PS – My tears (Ya, I know, guys don’t cry) came when Doss said: “What do you want me to do…” and then he prayed… “one more…”
PPS – 2017 – 03 – 12: Post-Oscar personal notes (89th Academy Awards.)
- Best Film: Moonlight My pick would have been Hacksaw Ridge. simply because Hacksaw has a far deeper message, amazing stunts and special effects, a true story and a far more difficult movie to make.
- Best Actor: Casey Affleck. Now I love Casey (more than Ben in fact) and I love all the nominees: Denzel Washington, Andrew Garfield, Ryan Gosling, Viggo Mortensen.
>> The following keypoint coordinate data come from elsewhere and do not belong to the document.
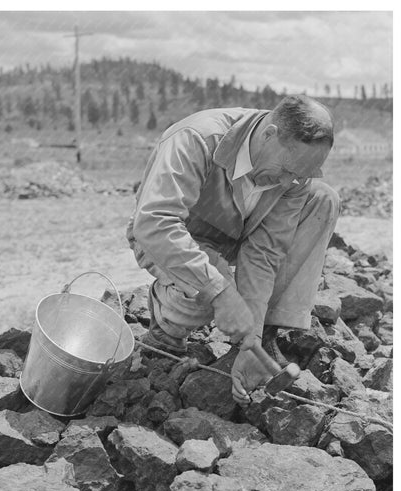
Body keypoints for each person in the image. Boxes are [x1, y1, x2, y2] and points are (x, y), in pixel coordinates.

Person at [126, 95, 340, 406]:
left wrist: (250, 338)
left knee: (323, 199)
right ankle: (167, 322)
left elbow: (264, 252)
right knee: (209, 289)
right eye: (285, 170)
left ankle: (264, 339)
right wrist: (221, 292)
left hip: (239, 236)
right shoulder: (196, 139)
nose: (287, 181)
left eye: (297, 176)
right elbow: (154, 223)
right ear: (269, 135)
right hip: (180, 237)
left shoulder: (295, 174)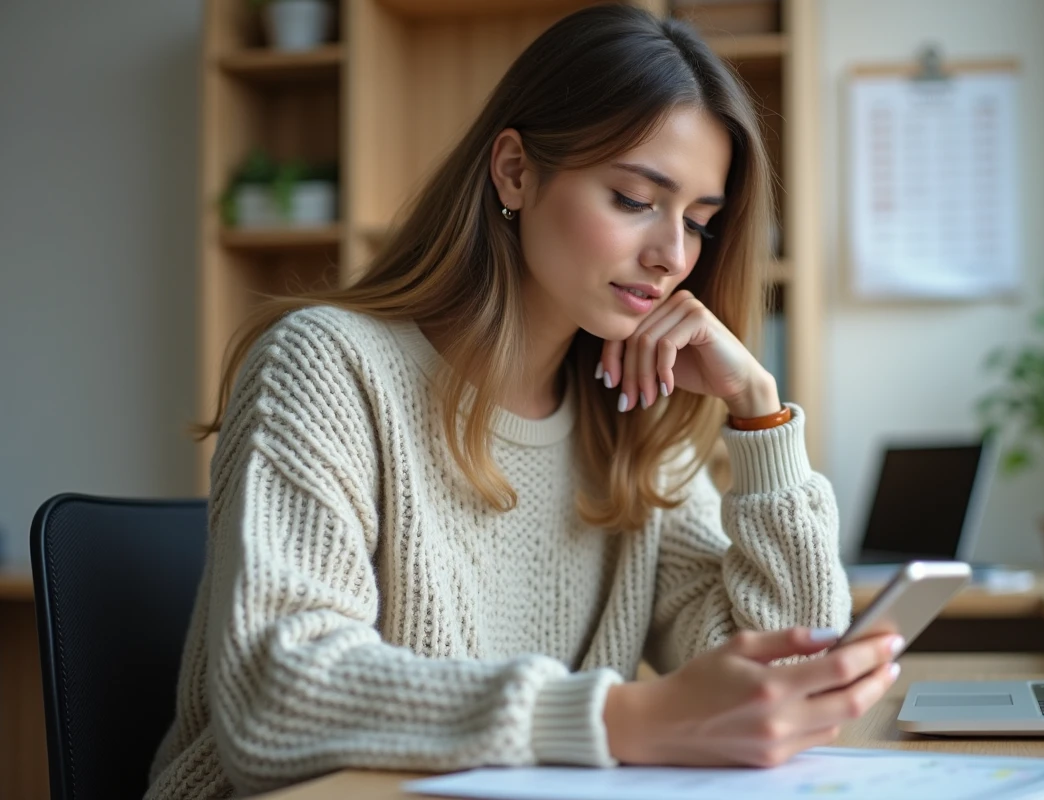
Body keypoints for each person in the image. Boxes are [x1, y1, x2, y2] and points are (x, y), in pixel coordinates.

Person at [146, 5, 901, 798]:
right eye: (634, 199)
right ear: (514, 171)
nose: (672, 255)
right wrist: (616, 719)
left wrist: (759, 413)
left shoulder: (633, 415)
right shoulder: (328, 365)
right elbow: (277, 699)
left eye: (699, 223)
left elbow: (788, 676)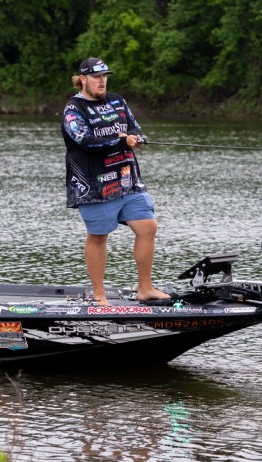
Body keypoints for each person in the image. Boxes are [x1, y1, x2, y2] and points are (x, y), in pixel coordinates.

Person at [61, 57, 170, 305]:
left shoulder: (117, 101)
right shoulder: (73, 109)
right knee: (99, 236)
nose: (102, 81)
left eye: (104, 76)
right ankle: (99, 295)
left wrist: (135, 138)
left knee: (148, 227)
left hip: (127, 179)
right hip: (94, 185)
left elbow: (134, 128)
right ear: (82, 79)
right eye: (96, 77)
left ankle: (145, 288)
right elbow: (86, 141)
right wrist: (122, 140)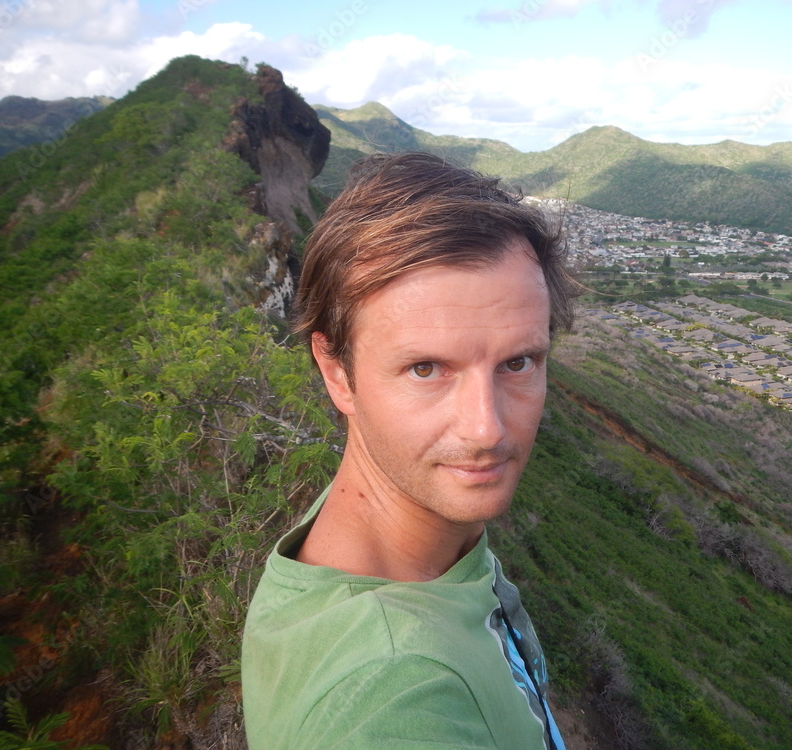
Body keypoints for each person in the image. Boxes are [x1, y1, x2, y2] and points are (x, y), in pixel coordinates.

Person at [241, 151, 577, 749]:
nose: (487, 430)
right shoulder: (393, 695)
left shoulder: (397, 532)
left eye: (518, 362)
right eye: (426, 368)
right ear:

But Casey’s role was much easier than Andrew Garfield‘s role. Andrew should have won. His performance exceeds, by far, all the other performances. Mind you, I was stoked with the amazing ability to act of Ryan Gosling. in La La land. Ryan does not play the piano… never has… but for 4 months, 3 hours a day, he practiced his piano pieces and in the movie La La Land, he became a highly skillful pianist for those songs. He genuinely played all the pieces on his own and in one take. Today, he does not remember any of them (from an interview) but in the movie, Ryan is brilliant. I could not find the clip of Ryan playing (probably due to copyright issues) but here is the theme song, not played here by Ryan but you can appreciate Ryan’s talent… and this is only one of the songs. Yet, Andrew’s role remains tops.
- Best Director: Damien Chazelle for LA La LAND. Well, you know who my vote would go to. Mel Gibson is an amazing Director taking on very difficult movies and making them into masterpieces. That was Hacksaw Ridge.
- Well, Hacksaw Ridge did win Best Sound Mixing and Best Film Editing. Both are well deserved.